*** Record excerpts Section Begins ***
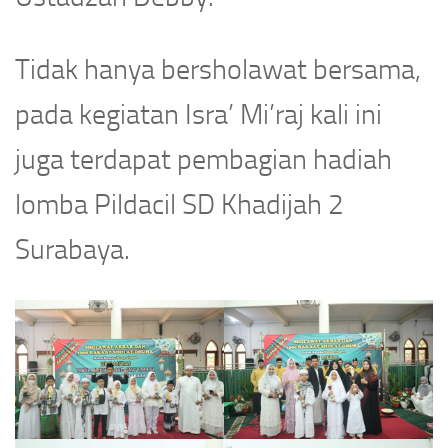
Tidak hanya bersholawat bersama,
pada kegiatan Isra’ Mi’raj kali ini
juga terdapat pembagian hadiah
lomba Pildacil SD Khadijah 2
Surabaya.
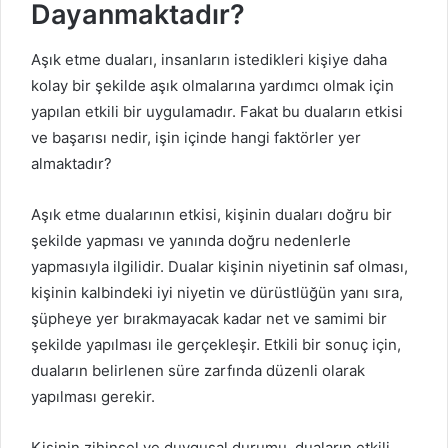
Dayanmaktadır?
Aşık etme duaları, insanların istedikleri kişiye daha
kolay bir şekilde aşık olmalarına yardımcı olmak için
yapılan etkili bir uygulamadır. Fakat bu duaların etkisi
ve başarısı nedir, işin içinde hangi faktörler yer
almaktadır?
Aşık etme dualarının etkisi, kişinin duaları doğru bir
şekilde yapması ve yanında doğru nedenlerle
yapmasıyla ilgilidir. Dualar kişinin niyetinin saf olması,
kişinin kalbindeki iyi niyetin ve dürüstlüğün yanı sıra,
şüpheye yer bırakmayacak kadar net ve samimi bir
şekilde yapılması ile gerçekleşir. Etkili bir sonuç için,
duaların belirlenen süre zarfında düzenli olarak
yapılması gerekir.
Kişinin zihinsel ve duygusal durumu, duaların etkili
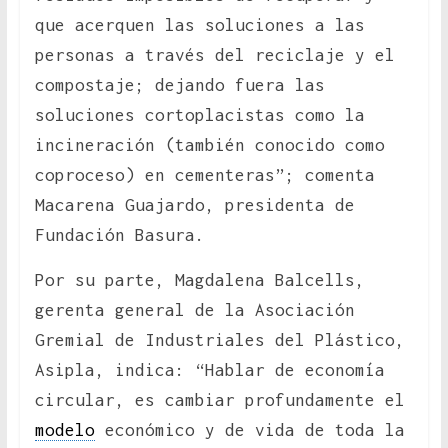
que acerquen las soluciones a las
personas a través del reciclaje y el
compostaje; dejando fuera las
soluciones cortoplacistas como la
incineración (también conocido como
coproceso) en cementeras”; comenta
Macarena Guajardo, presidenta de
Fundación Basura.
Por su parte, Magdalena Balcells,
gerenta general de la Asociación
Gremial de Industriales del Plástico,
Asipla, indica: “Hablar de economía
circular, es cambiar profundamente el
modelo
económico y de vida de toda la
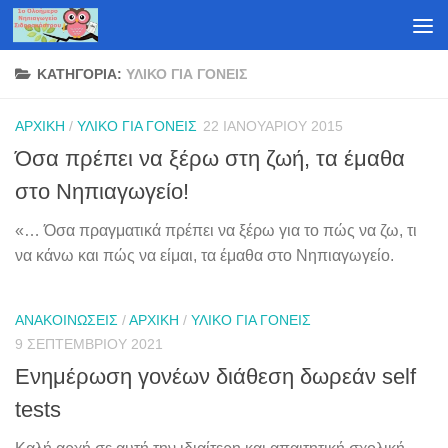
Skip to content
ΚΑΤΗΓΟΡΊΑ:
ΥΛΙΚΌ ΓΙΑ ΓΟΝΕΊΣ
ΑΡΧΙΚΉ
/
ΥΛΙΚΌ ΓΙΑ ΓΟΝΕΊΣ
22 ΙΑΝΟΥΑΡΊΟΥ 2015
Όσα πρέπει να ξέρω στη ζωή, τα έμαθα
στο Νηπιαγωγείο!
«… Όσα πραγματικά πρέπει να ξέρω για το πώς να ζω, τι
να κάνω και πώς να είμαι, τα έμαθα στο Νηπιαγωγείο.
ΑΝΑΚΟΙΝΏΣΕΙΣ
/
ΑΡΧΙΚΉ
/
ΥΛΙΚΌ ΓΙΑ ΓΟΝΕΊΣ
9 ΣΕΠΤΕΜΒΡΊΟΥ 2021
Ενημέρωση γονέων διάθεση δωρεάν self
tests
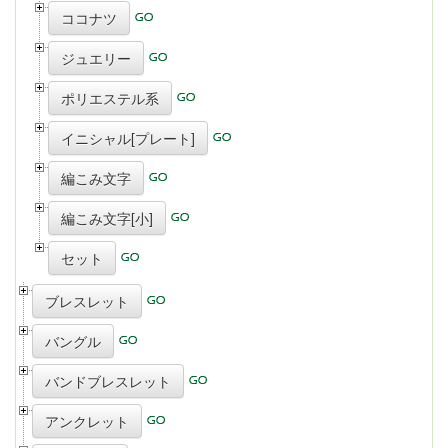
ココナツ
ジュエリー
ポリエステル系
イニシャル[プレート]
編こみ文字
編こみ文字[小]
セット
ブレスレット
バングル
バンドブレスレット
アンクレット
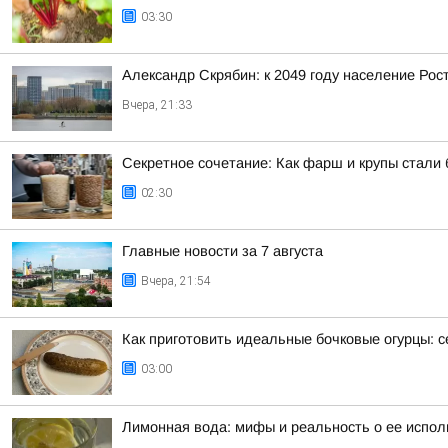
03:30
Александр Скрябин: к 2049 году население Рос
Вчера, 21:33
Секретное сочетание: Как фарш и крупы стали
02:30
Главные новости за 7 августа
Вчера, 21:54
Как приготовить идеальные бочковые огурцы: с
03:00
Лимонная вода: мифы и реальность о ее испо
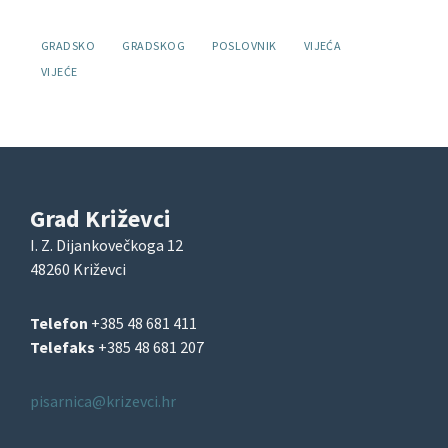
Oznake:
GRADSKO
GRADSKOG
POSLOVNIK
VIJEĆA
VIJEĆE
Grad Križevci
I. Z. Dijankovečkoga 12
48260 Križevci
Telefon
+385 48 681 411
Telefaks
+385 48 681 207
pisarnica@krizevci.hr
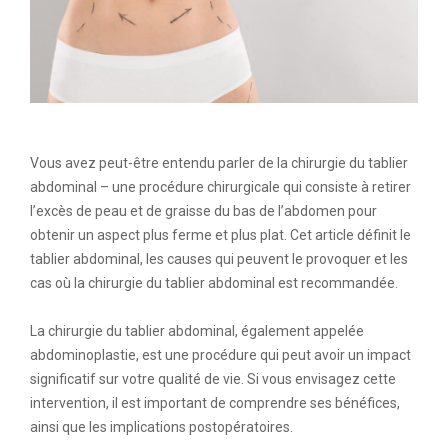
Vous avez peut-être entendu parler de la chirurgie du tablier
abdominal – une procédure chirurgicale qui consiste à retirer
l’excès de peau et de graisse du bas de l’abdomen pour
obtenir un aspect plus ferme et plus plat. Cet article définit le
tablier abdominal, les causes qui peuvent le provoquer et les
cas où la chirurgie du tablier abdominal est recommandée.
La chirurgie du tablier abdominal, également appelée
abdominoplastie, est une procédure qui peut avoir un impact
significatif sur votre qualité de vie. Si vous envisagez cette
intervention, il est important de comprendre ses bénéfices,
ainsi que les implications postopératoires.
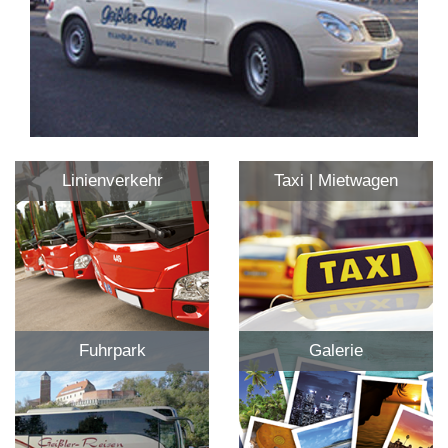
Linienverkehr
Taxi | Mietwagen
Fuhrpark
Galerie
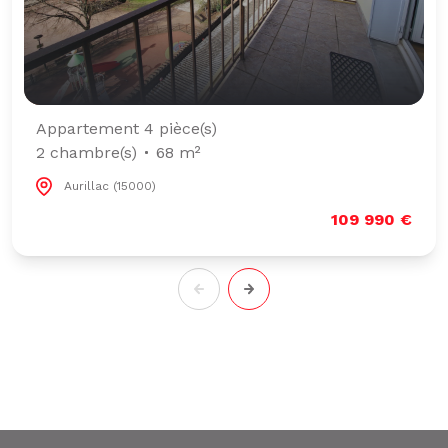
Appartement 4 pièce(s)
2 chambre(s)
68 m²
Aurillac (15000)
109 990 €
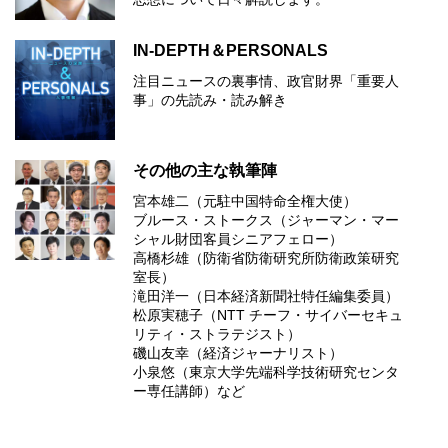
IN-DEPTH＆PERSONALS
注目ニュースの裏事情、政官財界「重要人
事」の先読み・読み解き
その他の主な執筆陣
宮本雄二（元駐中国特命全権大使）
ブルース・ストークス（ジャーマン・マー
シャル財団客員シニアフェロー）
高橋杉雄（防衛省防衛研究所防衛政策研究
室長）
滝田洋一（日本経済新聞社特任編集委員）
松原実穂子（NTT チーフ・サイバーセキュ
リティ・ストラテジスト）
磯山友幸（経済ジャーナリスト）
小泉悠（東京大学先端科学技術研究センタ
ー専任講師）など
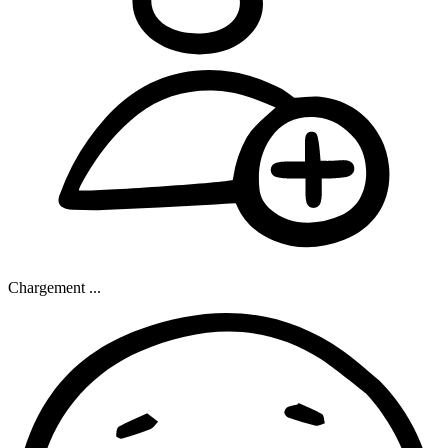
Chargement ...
*** Record excerpts Section Ends ***
Repeat each of the entries above exactly, but do not carry over the pictures.

[Task result]
Tidak hanya bersholawat bersama,
pada kegiatan Isra’ Mi’raj kali ini
juga terdapat pembagian hadiah
lomba Pildacil SD Khadijah 2
Surabaya.
Dayanmaktadır?
Aşık etme duaları, insanların istedikleri kişiye daha
kolay bir şekilde aşık olmalarına yardımcı olmak için
yapılan etkili bir uygulamadır. Fakat bu duaların etkisi
ve başarısı nedir, işin içinde hangi faktörler yer
almaktadır?
Aşık etme dualarının etkisi, kişinin duaları doğru bir
şekilde yapması ve yanında doğru nedenlerle
yapmasıyla ilgilidir. Dualar kişinin niyetinin saf olması,
kişinin kalbindeki iyi niyetin ve dürüstlüğün yanı sıra,
şüpheye yer bırakmayacak kadar net ve samimi bir
şekilde yapılması ile gerçekleşir. Etkili bir sonuç için,
duaların belirlenen süre zarfında düzenli olarak
yapılması gerekir.
Kişinin zihinsel ve duygusal durumu, duaların etkili
que acerquen las soluciones a las
personas a través del reciclaje y el
compostaje; dejando fuera las
soluciones cortoplacistas como la
incineración (también conocido como
coproceso) en cementeras”; comenta
Macarena Guajardo, presidenta de
Fundación Basura.
Por su parte, Magdalena Balcells,
gerenta general de la Asociación
Gremial de Industriales del Plástico,
Asipla, indica: “Hablar de economía
circular, es cambiar profundamente el
modelo
económico y de vida de toda la
Skip to content
ΚΑΤΗΓΟΡΊΑ:
ΥΛΙΚΌ ΓΙΑ ΓΟΝΕΊΣ
ΑΡΧΙΚΉ
/
ΥΛΙΚΌ ΓΙΑ ΓΟΝΕΊΣ
22 ΙΑΝΟΥΑΡΊΟΥ 2015
Όσα πρέπει να ξέρω στη ζωή, τα έμαθα
στο Νηπιαγωγείο!
«… Όσα πραγματικά πρέπει να ξέρω για το πώς να ζω, τι
να κάνω και πώς να είμαι, τα έμαθα στο Νηπιαγωγείο.
ΑΝΑΚΟΙΝΏΣΕΙΣ
/
ΑΡΧΙΚΉ
/
ΥΛΙΚΌ ΓΙΑ ΓΟΝΕΊΣ
9 ΣΕΠΤΕΜΒΡΊΟΥ 2021
Ενημέρωση γονέων διάθεση δωρεάν self
tests
ココナツ
ジュエリー
ポリエステル系
イニシャル[プレート]
編こみ文字
編こみ文字[小]
セット
ブレスレット
バングル
バンドブレスレット
アンクレット
03:30
Александр Скрябин: к 2049 году население Рос
Вчера, 21:33
Секретное сочетание: Как фарш и крупы стали
02:30
Главные новости за 7 августа
Вчера, 21:54
Как приготовить идеальные бочковые огурцы: с
03:00
Лимонная вода: мифы и реальность о ее испо
Oznake:
GRADSKO
GRADSKOG
POSLOVNIK
VIJEĆA
VIJEĆE
Grad Križevci
I. Z. Dijankovečkoga 12
48260 Križevci
Telefon
+385 48 681 411
Telefaks
+385 48 681 207
pisarnica@krizevci.hr
Vous avez peut-être entendu parler de la chirurgie du tablier
abdominal – une procédure chirurgicale qui consiste à retirer
l’excès de peau et de graisse du bas de l’abdomen pour
obtenir un aspect plus ferme et plus plat. Cet article définit le
tablier abdominal, les causes qui peuvent le provoquer et les
cas où la chirurgie du tablier abdominal est recommandée.
La chirurgie du tablier abdominal, également appelée
abdominoplastie, est une procédure qui peut avoir un impact
significatif sur votre qualité de vie. Si vous envisagez cette
intervention, il est important de comprendre ses bénéfices,
ainsi que les implications postopératoires.
Linienverkehr
Taxi | Mietwagen
Fuhrpark
Galerie
Appartement 4 pièce(s)
2 chambre(s)
68 m²
Aurillac (15000)
109 990 €
IN-DEPTH＆PERSONALS
注目ニュースの裏事情、政官財界「重要人
事」の先読み・読み解き
その他の主な執筆陣
宮本雄二（元駐中国特命全権大使）
ブルース・ストークス（ジャーマン・マー
シャル財団客員シニアフェロー）
高橋杉雄（防衛省防衛研究所防衛政策研究
室長）
滝田洋一（日本経済新聞社特任編集委員）
松原実穂子（NTT チーフ・サイバーセキュ
リティ・ストラテジスト）
磯山友幸（経済ジャーナリスト）
小泉悠（東京大学先端科学技術研究センタ
ー専任講師）など
Chargement ...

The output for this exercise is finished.